IBM developed the new technology, referring to it as a “key recovery” system to differentiate it from the “key escrow” systems that drew strong opposition a few years ago. In practice, the differentiation is in name only.

In a key escrow system, a third party—either governmental or corporate—would hold the keys necessary to decrypt any encrypted message. With a warrant, these keys could be used by law enforcement to read any encrypted message. In a key recovery system, more than a single third party would hold the information necessary to recover any encryption key.

The Clinton administration, for its part, has implied that export restrictions would be retained for any company refusing to implement the key recovery system in its products.

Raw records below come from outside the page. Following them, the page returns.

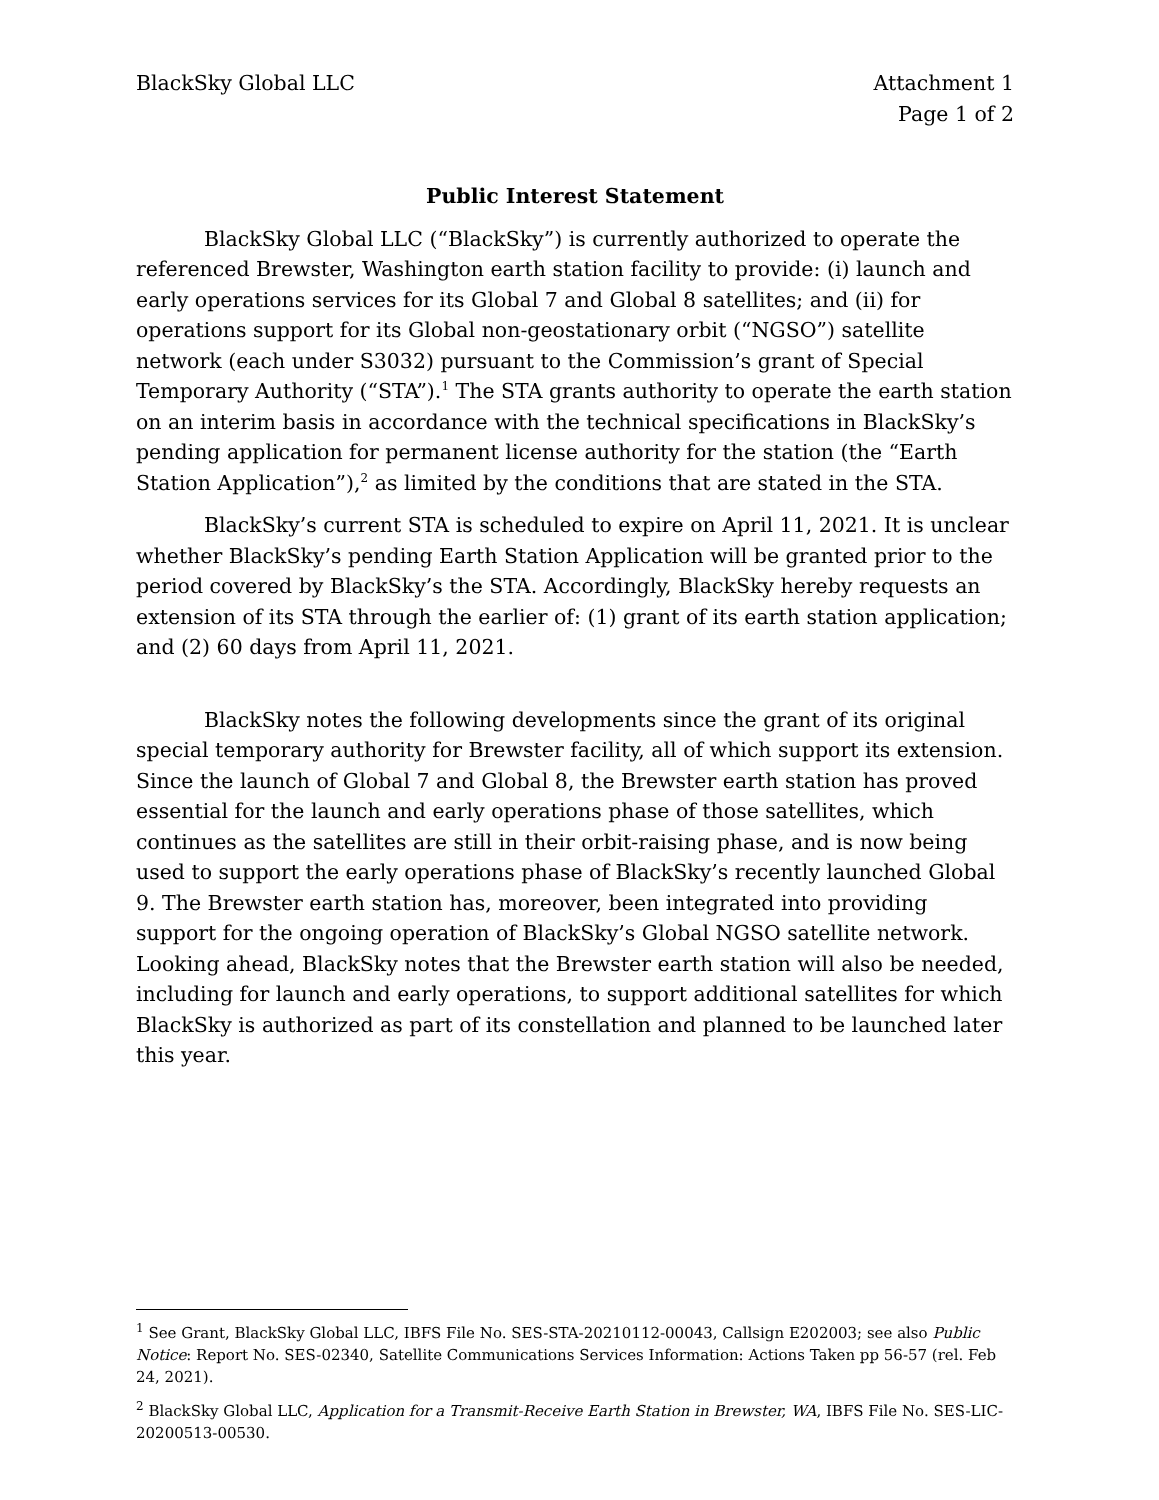BlackSky Global LLC Attachment 1
Page 1 of 2
Public Interest Statement
BlackSky Global LLC (“BlackSky”) is currently authorized to operate the referenced Brewster, Washington earth station facility to provide: (i) launch and early operations services for its Global 7 and Global 8 satellites; and (ii) for operations support for its Global non-geostationary orbit (“NGSO”) satellite network (each under S3032) pursuant to the Commission’s grant of Special Temporary Authority (“STA”).<sup>1</sup> The STA grants authority to operate the earth station on an interim basis in accordance with the technical specifications in BlackSky’s pending application for permanent license authority for the station (the “Earth Station Application”),<sup>2</sup> as limited by the conditions that are stated in the STA.
BlackSky’s current STA is scheduled to expire on April 11, 2021. It is unclear whether BlackSky’s pending Earth Station Application will be granted prior to the period covered by BlackSky’s the STA. Accordingly, BlackSky hereby requests an extension of its STA through the earlier of: (1) grant of its earth station application; and (2) 60 days from April 11, 2021.
BlackSky notes the following developments since the grant of its original special temporary authority for Brewster facility, all of which support its extension. Since the launch of Global 7 and Global 8, the Brewster earth station has proved essential for the launch and early operations phase of those satellites, which continues as the satellites are still in their orbit-raising phase, and is now being used to support the early operations phase of BlackSky’s recently launched Global 9. The Brewster earth station has, moreover, been integrated into providing support for the ongoing operation of BlackSky’s Global NGSO satellite network. Looking ahead, BlackSky notes that the Brewster earth station will also be needed, including for launch and early operations, to support additional satellites for which BlackSky is authorized as part of its constellation and planned to be launched later this year.
<sup>1</sup> See Grant, BlackSky Global LLC, IBFS File No. SES-STA-20210112-00043, Callsign E202003; see also Public Notice: Report No. SES-02340, Satellite Communications Services Information: Actions Taken pp 56-57 (rel. Feb 24, 2021).
<sup>2</sup> BlackSky Global LLC, Application for a Transmit-Receive Earth Station in Brewster, WA, IBFS File No. SES-LIC-20200513-00530.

Companies that include encryption technology in their products can apply for a six-month cryptography export license so long as they agree to submit their keys to an escrow agent within two years. Cryptographers generally recommend an encryption key of at least 75 bits; the Clinton administration plan will allow encryption keys up to only 56 bits long. The White House plan also transfers encryption export control jurisdiction from the State Department to the Commerce Department, a move that’s likely to have little—if any—effect on cryptography export controls since the Justice Department will retain ultimate control over the granting of the export licenses.

A trade association for the software industry, the Business Software Alliance, has lobbied for inclusion of a cost-of-cracking adjustment (COCA) in any cryptography legislation. A COCA would increase the encryption key length by two bits every three years to account for advances in code-cracking methods and technology. Gore’s proposal makes no mention of a COCA. It’s assumed the Clinton administration would oppose any such adjustment.

Appallingly, by mid-October, only two elected officials had responded to the compromise proposal. Senator Conrad Burns (R-MT) released a statement criticizing the Clinton administration for refusing to negotiate on key escrow. Senator Patrick Leahy (D-VT), in a statement released the same day, said that the issue of encryption “cannot be resolved by Executive fiat,” and blasted the Clinton administration for “directing the resources of our high-tech industry to develop breakable, rather than unbreakable, encryption.”

Even worse, a cabal of 11 high-tech companies—Apple, Atalla, Digital Equipment, Groupe Bull, Hewlett-Packard, IBM, NCR, RSA Data Security, Sun, Trusted Information Systems, and United Parcel Service—announced intentions to develop the key recovery systems proposed by the Clinton administration.

Simultaneously, all is not quiet on the Justice Department front. Justice is arguing that the entire Internet should be completely wire-tappable based on the capabilities offered by Internet-based telephony. Both the Justice Department and the FBI consider personal privacy to be an acceptable casualty of guarding national security.